Normally a hung parliament might be expected to deliver drama and while the surprise outcome in the UK parliamentary elections is making itself felt in the currency markets through a slide in sterling, the reaction in credit markets is, quite frankly, muted. Although credit spreads in UK banks have widened a couple of basis points in early morning trading, this is barely distinguishable from ordinary daily movement. In fact, many areas of the credit market have improved on the day.
From a credit perspective it is hard to decipher what a hung parliament might mean. A weakened hand for the UK prime minister adds to political uncertainty but potentially offers a more measured approach to Brexit negotiations, which would be welcomed by many industries.
Coming fast on the European Central Bank (ECB) decision and the presidential drama in the US, there was a danger the UK election would be overshadowed and it is clear that presidents Draghi and Trump have had more bearing on credit markets than prime minister May.

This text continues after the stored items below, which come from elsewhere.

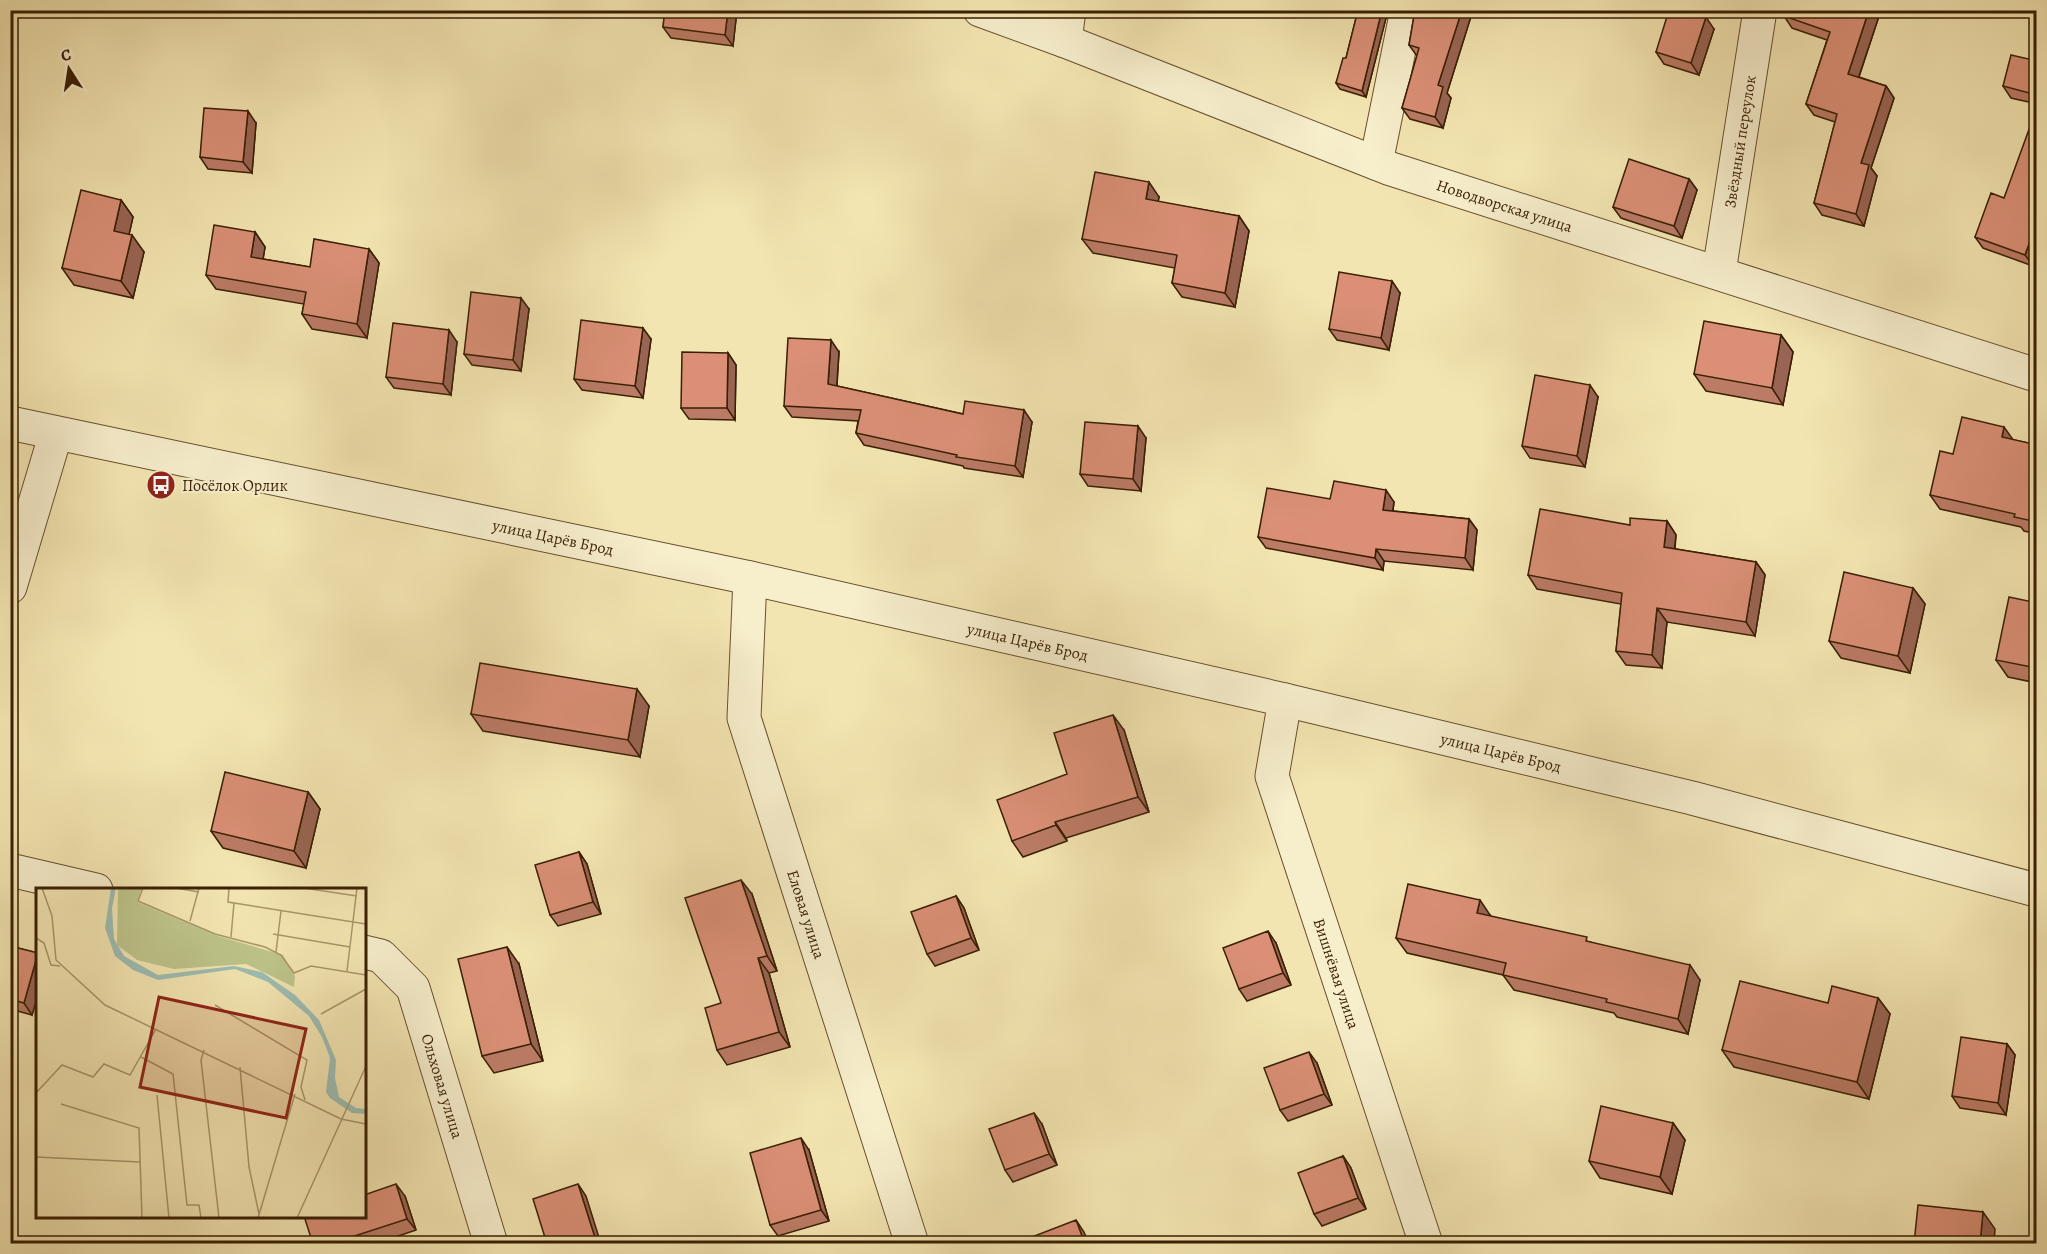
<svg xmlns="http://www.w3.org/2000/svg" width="2047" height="1254" viewBox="0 0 2047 1254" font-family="Alegreya,serif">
  <rect width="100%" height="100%" fill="#f3e5b1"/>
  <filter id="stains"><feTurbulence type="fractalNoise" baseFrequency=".00333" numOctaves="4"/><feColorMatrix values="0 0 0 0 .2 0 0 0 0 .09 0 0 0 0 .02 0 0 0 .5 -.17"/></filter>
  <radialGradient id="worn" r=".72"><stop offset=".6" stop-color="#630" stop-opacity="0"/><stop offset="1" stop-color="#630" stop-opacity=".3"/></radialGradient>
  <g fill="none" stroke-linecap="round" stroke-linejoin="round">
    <!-- minor casing -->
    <g stroke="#68502e" stroke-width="35">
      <g id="minor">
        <path id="s1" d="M980,10L1065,41L1388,168L2036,375"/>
        <path d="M1065,41L1069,10"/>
        <path d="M1376,163L1407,10"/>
        <path id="s2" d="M1719,272L1760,10"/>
        <path id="s3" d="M10,423L750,578L1285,700L1692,798L2036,890"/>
        <path id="s4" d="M750,578L744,718L912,1244"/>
        <path d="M10,587L56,433"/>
        <path id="s5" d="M1285,700L1272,776L1426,1244"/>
        <path d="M10,870L96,890"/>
        <path id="s6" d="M364,952L381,956L413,988L491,1244"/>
      </g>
    </g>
    <!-- minor -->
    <use href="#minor" stroke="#f7eecc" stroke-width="33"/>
  </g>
  <!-- wall -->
  <path fill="#bb7b65" stroke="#391f03" stroke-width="1.5" d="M665,10H737L733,46L671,38L663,27Z
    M1358,10H1388L1366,97L1340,89L1336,83L1346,58Z
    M1415,10H1473L1447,93L1451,98L1443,128L1410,119L1402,108L1417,56L1409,45Z
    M1880,13L1859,77L1886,86L1894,98L1871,168L1877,176L1864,226L1822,215L1814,203L1835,122L1814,115L1806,104L1827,40L1792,28L1784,16Z
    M1714,29L1699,75L1664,64L1656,52Z
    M2037,61V104L2011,98L2003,86Z
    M256,123L252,173L208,169L200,157Z
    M2037,126V256L2033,266L1983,248L1975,237L2004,198Z
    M1689,179L1697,190L1682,238L1621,218L1613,207Z
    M1159,197L1158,202L1239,216L1249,231L1235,307L1182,297L1172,283L1175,268L1093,253L1082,239Z
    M121,200L133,217L129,234L144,252L133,298L74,285L62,268Z
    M255,232L265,247L263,259L310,267L369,249L379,263L367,338L312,329L302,314L304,304L216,289L206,275Z
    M1400,293L1389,350L1337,340L1329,329Z
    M529,309L521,371L472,365L464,354Z
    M1781,335L1793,352L1783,405L1706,391L1694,374Z
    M651,339L643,398L582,390L574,379Z
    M457,342L451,395L394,388L386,377Z
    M839,352L837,386L963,414L1032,422L1023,477L964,468L963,466L864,445L856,433L858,421L792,417L784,406Z
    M728,353L736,365L735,420L689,419L681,408Z
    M1598,397L1585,467L1530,458L1522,446Z
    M1146,438L1141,491L1088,486L1080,474Z
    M2014,440L2037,445V534L2024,531L2021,527L1940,509L1930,495L1953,454Z
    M1330,499L1394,502L1393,511L1469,519L1477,530L1473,570L1384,561L1383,570L1266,548L1258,537Z
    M1667,521L1676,535L1675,549L1756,562L1765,575L1755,636L1667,622L1662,668L1626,665L1616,651L1621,604L1537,589L1528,575L1630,525Z
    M1913,588L1925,604L1910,673L1841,658L1829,641Z
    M2037,603V683L2008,677L1996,660Z
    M649,706L640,757L483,731L471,714Z
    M1124,730L1149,812L1066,838L1067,841L1023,857L1012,841Z
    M308,792L320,809L306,868L223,848L211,831Z
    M579,852L587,864L601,914L558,926L550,915Z
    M752,894L777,971L769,973L790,1047L727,1065L717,1050L721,1003Z
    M956,896L964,908L979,950L935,966L927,954Z
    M1490,915V916L1590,942L1700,980L1688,1034L1617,1017L1614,1013L1514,990L1503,975L1407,953L1396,938Z
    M1276,943L1291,985L1247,1001L1239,989Z
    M10,946L38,953V995L32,1015L10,1009Z
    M519,964L543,1061L494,1073L482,1056Z
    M1878,998L1890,1014L1869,1099L1734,1067L1722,1050L1828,1003Z
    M2007,1044L2015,1055L2006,1115L1960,1108L1952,1096Z
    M1317,1063L1332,1105L1288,1121L1280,1110Z
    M1673,1123L1685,1140L1672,1194L1600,1178L1589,1161Z
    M1042,1124L1057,1165L1013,1182L1005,1170Z
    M809,1150L829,1221L778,1236L770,1225Z
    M1343,1156L1351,1168L1366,1209L1322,1226L1314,1214Z
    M405,1196L416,1230L375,1244H313Z"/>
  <!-- shaded-wall -->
  <path fill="#996453" stroke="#391f03" stroke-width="1.5" d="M728,10H737L733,46L725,35Z
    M1382,10H1388L1366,97L1362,91Z
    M1462,10H1473L1447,93L1451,98L1443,128L1435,117L1438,85Z
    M1869,10H1878L1880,13L1856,85L1848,74Z
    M1706,17L1714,29L1699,75L1691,63Z
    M1886,86L1894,98L1871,168L1877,176L1864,226L1856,214L1861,163Z
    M248,111L256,123L252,173L243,162Z
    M1689,179L1697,190L1682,238L1674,226Z
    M1149,182L1159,197L1156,214L1146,199Z
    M121,200L133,217L126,248L114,231Z
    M1239,216L1249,231L1235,307L1225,293Z
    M2037,222V256L2033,266L2025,255Z
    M255,232L265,247L261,272L251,257Z
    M132,235L144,252L133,298L121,281Z
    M369,249L379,263L367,338L357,324Z
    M1392,281L1400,293L1389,350L1381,338Z
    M521,298L529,309L521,371L513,360Z
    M643,328L651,339L643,398L635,386Z
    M449,330L457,342L451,395L443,384Z
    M1781,335L1793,352L1783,405L1772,388Z
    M831,340L839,352L836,396L828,384Z
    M728,353L736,365L735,420L727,408Z
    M1590,385L1598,397L1585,467L1577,456Z
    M1024,410L1032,422L1023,477L1015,466Z
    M1138,426L1146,438L1141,491L1133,479Z
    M2004,427L2014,441L2002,437Z
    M1386,490L1394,502L1391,522L1383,510Z
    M1469,519L1477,530L1473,570L1465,558Z
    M1667,521L1676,535L1673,561L1664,547Z
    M1376,549L1384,561L1383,570L1375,558Z
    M1756,562L1765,575L1755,636L1746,622Z
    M1913,588L1925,604L1910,673L1898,656Z
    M1657,608L1667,622L1662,668L1652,655Z
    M637,689L649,706L640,757L628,740Z
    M1113,715L1124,730L1149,812L1138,797Z
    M308,792L320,809L306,868L294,851Z
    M1055,822L1066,838L1067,841L1056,825Z
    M579,852L587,864L601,914L593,902Z
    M741,880L752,894L777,971L767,956Z
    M956,896L964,908L979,950L971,938Z
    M1480,900L1490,915L1487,928L1477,913Z
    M1268,931L1276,943L1291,985L1283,973Z
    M507,947L519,964L543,1061L531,1044Z
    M38,953V995L32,1015L24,1003Z
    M758,958L769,973L790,1047L779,1032Z
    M1690,965L1700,980L1688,1034L1678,1019Z
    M1878,998L1890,1014L1869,1099L1857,1082Z
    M2007,1044L2015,1055L2006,1115L1998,1103Z
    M1309,1052L1317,1063L1332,1105L1324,1094Z
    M1034,1113L1042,1124L1057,1165L1049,1154Z
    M1673,1123L1685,1140L1672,1194L1660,1177Z
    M801,1138L809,1150L829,1221L821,1210Z
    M1343,1156L1351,1168L1366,1209L1358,1198Z
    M396,1184L405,1196L416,1230L407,1219Z
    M578,1184L586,1196L601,1244H597Z
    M1983,1212L1995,1229L1994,1244H1980Z
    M1076,1220L1084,1232L1089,1244H1085Z"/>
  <!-- building -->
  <path fill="#da8f76" stroke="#391f03" stroke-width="1.5" d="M665,10H728L725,35L663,27Z
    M1358,10H1382L1362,91L1336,83L1343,58H1346Z
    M1415,10H1462L1438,85L1443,87L1435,117L1402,108L1419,48L1409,45Z
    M1669,10H1685L1706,17L1691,63L1656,52Z
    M1786,10H1869L1848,74L1886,86L1861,163L1869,165L1856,214L1814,203L1837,114L1806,104L1830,32L1784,16Z
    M2011,55L2037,61V95L2003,86Z
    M204,108L248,111L243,162L200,157Z
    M2031,124L2037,126V222L2025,255L1975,237L1991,193L2004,198Z
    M1629,159L1689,179L1674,226L1613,207Z
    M1095,172L1149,182L1146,199L1239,216L1225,293L1172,283L1177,255L1082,239Z
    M81,190L121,200L114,231L132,235L121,281L62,268Z
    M214,225L255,232L251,257L310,267L314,239L369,249L357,324L302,314L306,292L206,275Z
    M1339,272L1392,281L1381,338L1329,329Z
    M471,292L521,298L513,360L464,354Z
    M581,320L643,328L635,386L574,379Z
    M1704,321L1781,335L1772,388L1694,374Z
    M393,323L449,330L443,384L386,377Z
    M788,338L831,340L828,384L963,414L965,401L1024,410L1015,466L956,457L957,455L856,433L861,410L784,406Z
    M682,352L728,353L727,408H681Z
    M1535,375L1590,385L1577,456L1522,446Z
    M1962,417L2004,427L2002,437L2037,445V522L2014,517L2015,514L1930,495L1940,451L1953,454Z
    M1085,422L1138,426L1133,479L1080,474Z
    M1334,481L1386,490L1383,510L1469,519L1465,558L1376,549L1375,558L1258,537L1267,488L1330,499Z
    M1540,509L1630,525V518L1667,521L1664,547L1756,562L1746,622L1657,608L1652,655L1616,651L1622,593L1528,575Z
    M1844,572L1913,588L1898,656L1829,641Z
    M2009,597L2037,603V668L1996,660Z
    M480,663L637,689L628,740L471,714Z
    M1113,715L1138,797L1055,822L1056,825L1012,841L997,800L1067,774L1054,733Z
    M225,772L308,792L294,851L211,831Z
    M579,852L593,902L550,915L535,865Z
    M741,880L767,956L758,958L779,1032L717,1050L705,1008L721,1003L685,898Z
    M1408,884L1480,900L1477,913L1587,937L1586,941L1690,965L1678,1019L1606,1002L1607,999L1503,975L1506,963L1396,938Z
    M956,896L971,938L927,954L911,912Z
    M1268,931L1283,973L1239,989L1223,948Z
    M10,946L38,953L24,1003L10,999Z
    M507,947L531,1044L482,1056L458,959Z
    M1740,981L1828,1003L1832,986L1878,998L1857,1082L1722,1050Z
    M1961,1037L2007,1044L1998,1103L1952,1096Z
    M1309,1052L1324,1094L1280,1110L1264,1068Z
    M1601,1106L1673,1123L1660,1177L1589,1161Z
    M1034,1113L1049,1154L1005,1170L989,1129Z
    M801,1138L821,1210L770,1225L750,1153Z
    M1343,1156L1358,1198L1314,1214L1298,1173Z
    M396,1184L407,1219L330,1244H313L304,1216H364V1195Z
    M578,1184L597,1244H547L533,1199Z
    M1918,1205L1983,1212L1980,1244H1914Z
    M1076,1220L1085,1244H1035L1032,1237Z"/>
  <!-- icons -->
  <defs>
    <g id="bus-disc" transform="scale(1.5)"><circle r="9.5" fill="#8f2418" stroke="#f7eecc"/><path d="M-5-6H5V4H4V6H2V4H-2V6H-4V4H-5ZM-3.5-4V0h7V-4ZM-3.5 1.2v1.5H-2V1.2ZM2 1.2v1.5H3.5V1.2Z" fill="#fff"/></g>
  </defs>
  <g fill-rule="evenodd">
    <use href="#bus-disc" x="161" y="485"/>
  </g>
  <g text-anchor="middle" stroke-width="4.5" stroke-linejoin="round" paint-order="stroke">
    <!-- street labels -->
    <g font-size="16" fill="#391f03" stroke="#f7eecc">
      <text dy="6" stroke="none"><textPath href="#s2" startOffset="132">Звёздный переулок</textPath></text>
      <text dy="6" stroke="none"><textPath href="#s1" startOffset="560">Новодворская улица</textPath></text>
      <text dy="6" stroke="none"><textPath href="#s3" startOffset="555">улица Царёв Брод</textPath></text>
      <text dy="6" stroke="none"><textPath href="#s3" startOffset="1041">улица Царёв Брод</textPath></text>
      <text dy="6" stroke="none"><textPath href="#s3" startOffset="1527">улица Царёв Брод</textPath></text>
      <text dy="6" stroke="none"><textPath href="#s4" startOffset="346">Еловая улица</textPath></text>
      <text dy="6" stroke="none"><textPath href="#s5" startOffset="285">Вишнёвая улица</textPath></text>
      <text dy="6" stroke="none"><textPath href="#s6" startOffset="165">Ольховая улица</textPath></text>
    </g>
    <!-- poi labels -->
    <g font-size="16" fill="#391f03" stroke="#f7eecc" text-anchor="start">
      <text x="182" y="491">Посёлок Орлик</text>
    </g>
  </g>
  <!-- overview -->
  <g transform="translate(36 888)">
    <rect width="330" height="330" fill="#f3e5b1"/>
    <path d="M82,0H106L101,14L182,48L247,67L259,88L258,99L210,76L138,81L101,72L81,57Z" fill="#bdc48a"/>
    <path d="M75,0H80L76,20L78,51L88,68L122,87L198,78L226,84L259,107L283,132L300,172L299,190L303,209L320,220L330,221V226L316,225L294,210L290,204L294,170L286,149L273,128L232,94L199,81L122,92L97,82L79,68L69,40Z" fill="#9dbdb3"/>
    <path fill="none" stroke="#a9966b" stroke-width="1.5" d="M6,0L16,28L20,72L69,117L305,231L330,236M107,0L102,13L179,46L229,59L245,67L258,85L275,78L330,87M140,0L163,4M193,0L192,14L330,36M268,0L321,8M154,33L163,0M237,46L314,59M195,49L198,15M0,50L8,55L15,77L24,78M240,64L245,23M311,83L321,0M179,117L271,172L265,199L269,212M285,126L330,101M168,162L165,172L183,330M105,169L137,186L151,317H163L165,330M204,179L213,279L223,326M0,205L26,177L57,189L68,176L94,187L120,141M121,207L133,330M25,216L103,240L106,330M0,269L104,274M222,330L259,206M261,330L330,178"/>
    <path fill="#8f2418" fill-opacity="0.15" stroke="#8f2418" stroke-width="3" d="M123,109L270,141L250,230L104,199Z"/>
    <rect width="330" height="330" fill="none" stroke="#391f03" stroke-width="3"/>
  </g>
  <!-- margin -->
  <rect width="2047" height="1254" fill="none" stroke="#f3e5b1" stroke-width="36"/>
  <rect x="12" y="12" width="2023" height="1230" fill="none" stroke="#391f03" stroke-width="3"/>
  <rect x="18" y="18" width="2011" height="1218" fill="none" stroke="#391f03" stroke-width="1.5"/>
  <!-- north arrow -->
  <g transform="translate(69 69) rotate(348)" stroke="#f7eecc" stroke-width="4.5" paint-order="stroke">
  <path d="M0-4.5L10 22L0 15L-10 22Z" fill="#391f03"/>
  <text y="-9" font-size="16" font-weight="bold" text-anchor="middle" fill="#391f03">С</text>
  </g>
  <rect width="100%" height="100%" filter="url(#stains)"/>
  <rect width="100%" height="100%" fill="url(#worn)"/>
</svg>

The confirmation by the ECB to maintain quantitative easing (asset purchases) of €60billion a month until year end is supportive for credit although the shift in language suggests the easing bias is dissipating. In the US, moves to repeal parts of the Dodd-Frank act spell a possible return to greater volatility in financial credits, albeit incrementally positive for earnings.
In a week of political drama it is also worth underscoring the importance of idiosyncratic factors. Subordinated bondholders in Banco Popular in Spain have had little to cheer about as their capital was absorbed in a rescue deal. Conversely, collective action by bond investors helped overturn aggressive clauses in a euro bond issue by US company Superior Industries, creating better terms for investors. If the UK election tells us anything it is that there is a lot going on beneath the surface, whether in politics or capital markets.